**Exercise brief**
Decide whether each statement agrees with the passage on holy war, answering yes or no and quoting the deciding words of the passage. 1. Almost half the Christian world was lost by around 650. 2. The lack of papyrus led to a rise in literacy. 3. Constantinople forcefully opposed the re-establishment of the Western Empire.

**Quoted passage**
########################################
And then there was the concept of Holy War, which did not exist in Christianity until it was borrowed from Islam (pages 240-242):

We have found that in the years after 600 classical civilization, which was by then synonymous with Christendom, came into contact with a new force, one that extolled war as a sacred duty, sanctioned the enslavement and killing of non-believers as a religious obligation, sanctioned the judicial use of torture, and provided for the execution of apostates and heretics. All of these attitudes, which, taken together, are surely unique in the religious traditions of mankind, can be traced to the very beginnings of that faith. Far from being manifestations of a degenerate phase of Islam, all of them go back to the founder of the faith himself. Yet, astonishingly enough, this is a religion and an ideology which is still extolled by academics and artists as enlightened and tolerant. Indeed, to this day, there exists a large body of opinion, throughout the Western World, which sees Islam as in every way superior to, and more enlightened than, Christianity.

By around 650 almost half the Christian world was lost to this new and “enlightened” faith; and by 715 the remainder was in serious danger. These events had an enormous impact. The closure of the Mediterranean meant the impoverishment of Western Europe, which was then compelled to improvise as best it could. The lack of papyrus forced the use of the immensely expensive parchment, leading naturally to a serious decline in literacy. The Viking Wars, which the Islamic Invasions solicited, brought enormous disruption also to the northern part of the continent. Desperate for a unifying force that could bring together all the Germanic kingdoms of the West for the defense of Christendom, the Western Empire was re-established, and Constantinople, fighting for her very survival, could do little about it.
########################################
**Supplied data**
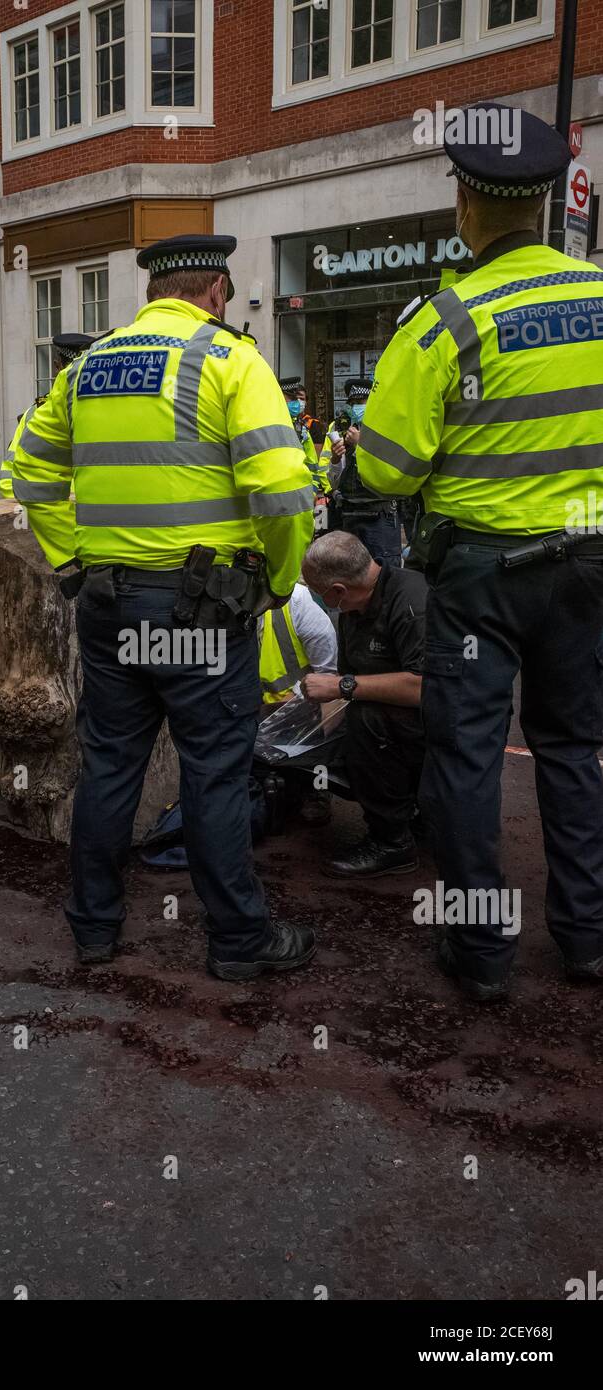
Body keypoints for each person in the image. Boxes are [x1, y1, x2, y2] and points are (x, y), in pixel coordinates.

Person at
########################################
**Reply**
1. Yes: "By around 650 almost half the Christian world was lost"
2. No: "leading naturally to a serious decline in literacy"
3. No: "Constantinople, fighting for her very survival, could do little about it"